Task to complete — Reproduce each of the following lines precisely as it appears, omitting the pictures from your answer.

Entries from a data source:
++++++++++
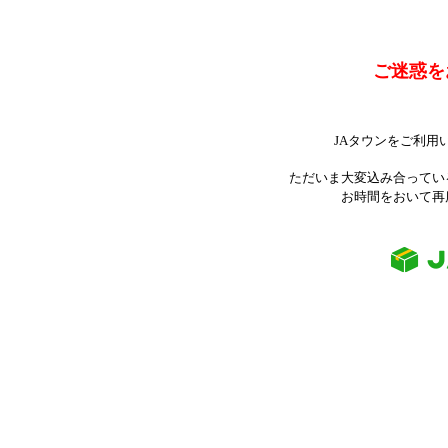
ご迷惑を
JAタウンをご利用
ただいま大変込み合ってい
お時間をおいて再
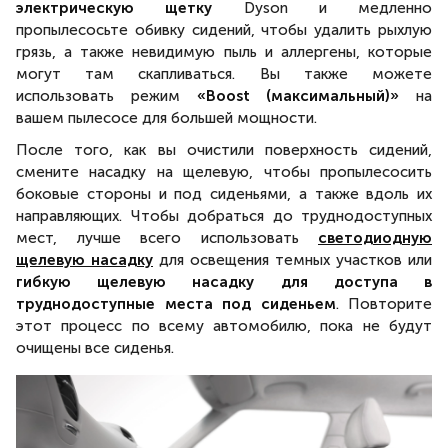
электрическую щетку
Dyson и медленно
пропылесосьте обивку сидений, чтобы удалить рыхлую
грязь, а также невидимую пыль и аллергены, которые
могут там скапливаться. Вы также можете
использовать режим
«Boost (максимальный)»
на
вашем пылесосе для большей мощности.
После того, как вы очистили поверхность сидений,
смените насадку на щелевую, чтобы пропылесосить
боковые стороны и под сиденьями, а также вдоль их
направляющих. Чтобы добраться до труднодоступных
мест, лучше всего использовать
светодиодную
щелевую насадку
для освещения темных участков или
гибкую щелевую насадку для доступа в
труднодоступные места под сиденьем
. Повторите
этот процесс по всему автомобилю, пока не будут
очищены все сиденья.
++++++++++
Exercise solution —
ご迷惑を
JAタウンをご利用
ただいま大変込み合ってい
お時間をおいて再
электрическую щетку
Dyson и медленно
пропылесосьте обивку сидений, чтобы удалить рыхлую
грязь, а также невидимую пыль и аллергены, которые
могут там скапливаться. Вы также можете
использовать режим
«Boost (максимальный)»
на
вашем пылесосе для большей мощности.
После того, как вы очистили поверхность сидений,
смените насадку на щелевую, чтобы пропылесосить
боковые стороны и под сиденьями, а также вдоль их
направляющих. Чтобы добраться до труднодоступных
мест, лучше всего использовать
светодиодную
щелевую насадку
для освещения темных участков или
гибкую щелевую насадку для доступа в
труднодоступные места под сиденьем
. Повторите
этот процесс по всему автомобилю, пока не будут
очищены все сиденья.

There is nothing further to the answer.